The resting membrane potential was set to -90 mV and 200 ms depolarizing current pulses of increasing amplitudes were applied. (A) A lower current injection necessary to stimulate an action potential (rheobase) was observed for A398E (AE, green, 0.051 nA), M1425V (MV, magenta, 0.051 nA), and M1425I (MI, orange, 0.050 nA) and all three fire with a higher frequency at every pulse, as compared to wild-type (WT, blue, 0.065 nA). In the model, A398V (AV, red, 0.073 nA) has lower firing frequencies and higher rheobase than WT. (B-E) Electrical activity at the rheobase. AE, MV, and MI show an increased latency to the start of action potentials compared to WT, while AV shows a faster rising phase and shortened latency than WT.

Fig 8. Structure model predictions of wildtype and A398E/V and M1425V/I Ca_V3.3 channels.

Shown is the comparison between the wild-type structure model and the four variants in the open pore and closed pore states. (A) A398 points into the gate aperture. The clouds, blue in A398 (WT) and red in A398V, show the hydrophobic surface.
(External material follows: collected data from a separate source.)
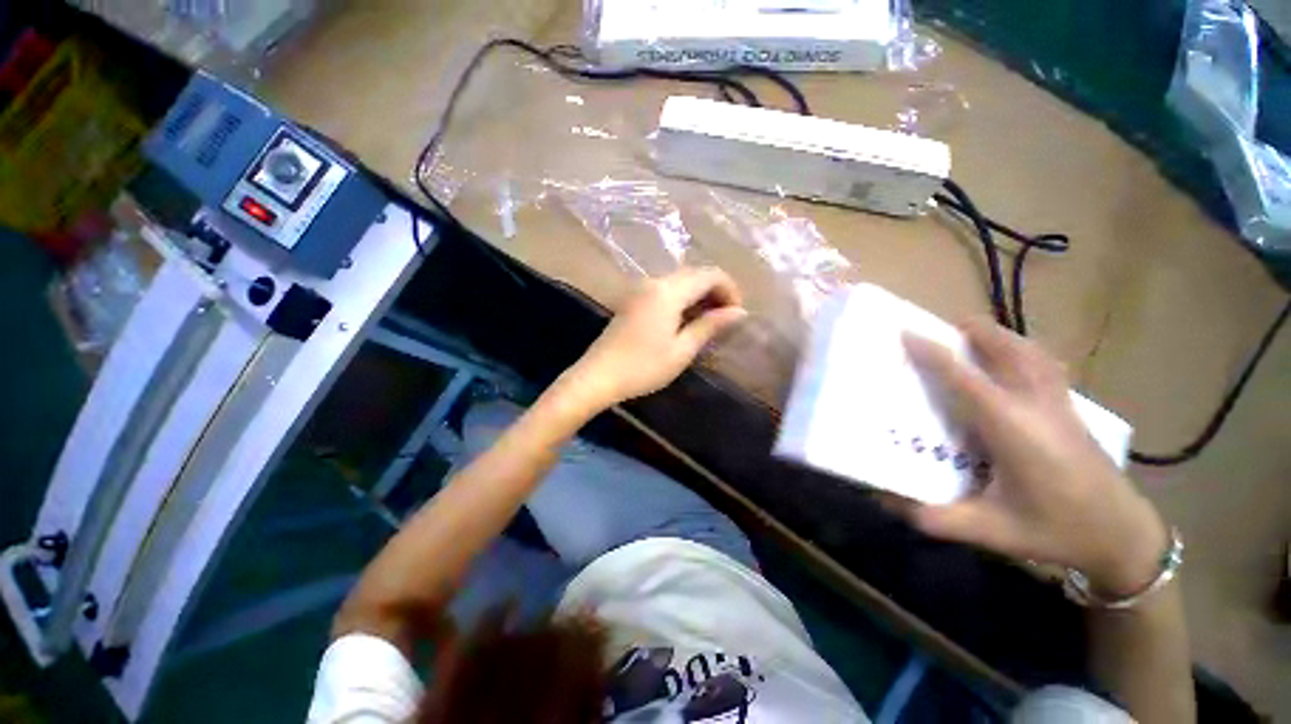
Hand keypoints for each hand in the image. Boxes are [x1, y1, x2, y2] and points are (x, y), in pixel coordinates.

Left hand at [566, 268, 746, 408]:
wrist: (598, 376)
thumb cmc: (643, 367)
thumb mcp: (681, 350)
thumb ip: (710, 326)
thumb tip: (739, 312)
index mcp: (668, 291)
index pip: (709, 274)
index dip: (730, 289)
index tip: (737, 314)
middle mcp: (654, 282)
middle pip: (695, 274)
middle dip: (716, 291)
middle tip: (726, 319)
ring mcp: (641, 289)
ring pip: (680, 281)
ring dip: (699, 295)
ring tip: (709, 322)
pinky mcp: (633, 299)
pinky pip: (666, 289)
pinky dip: (683, 299)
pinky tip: (686, 320)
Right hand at [903, 320, 1168, 597]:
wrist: (1124, 537)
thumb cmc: (1057, 531)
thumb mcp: (991, 531)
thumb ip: (935, 517)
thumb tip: (884, 499)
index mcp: (1012, 428)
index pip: (965, 378)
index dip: (933, 352)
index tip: (906, 332)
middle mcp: (1036, 405)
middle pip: (1005, 348)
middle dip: (969, 331)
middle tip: (934, 331)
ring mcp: (1059, 402)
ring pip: (1028, 350)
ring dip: (996, 336)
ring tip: (967, 336)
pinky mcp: (1070, 407)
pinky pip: (1042, 362)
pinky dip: (1019, 349)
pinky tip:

The side chain of V398 (red) forms a hydrophobic plug (red cloud) together with other hydrophobic residues in IS6 and neighbouring S6 helices, sealing the gate even in its open configuration. E398 (green) forms hydrogen bonds with residues in IS6 (S402) and neighbouring S6 helices, as well as a water network (blue mesh) inside the gate. (B) The two variants of M1425 can both form stabilizing hydrophobic interactions with neighbouring hydrophobic residues pointing away from the gate aperture.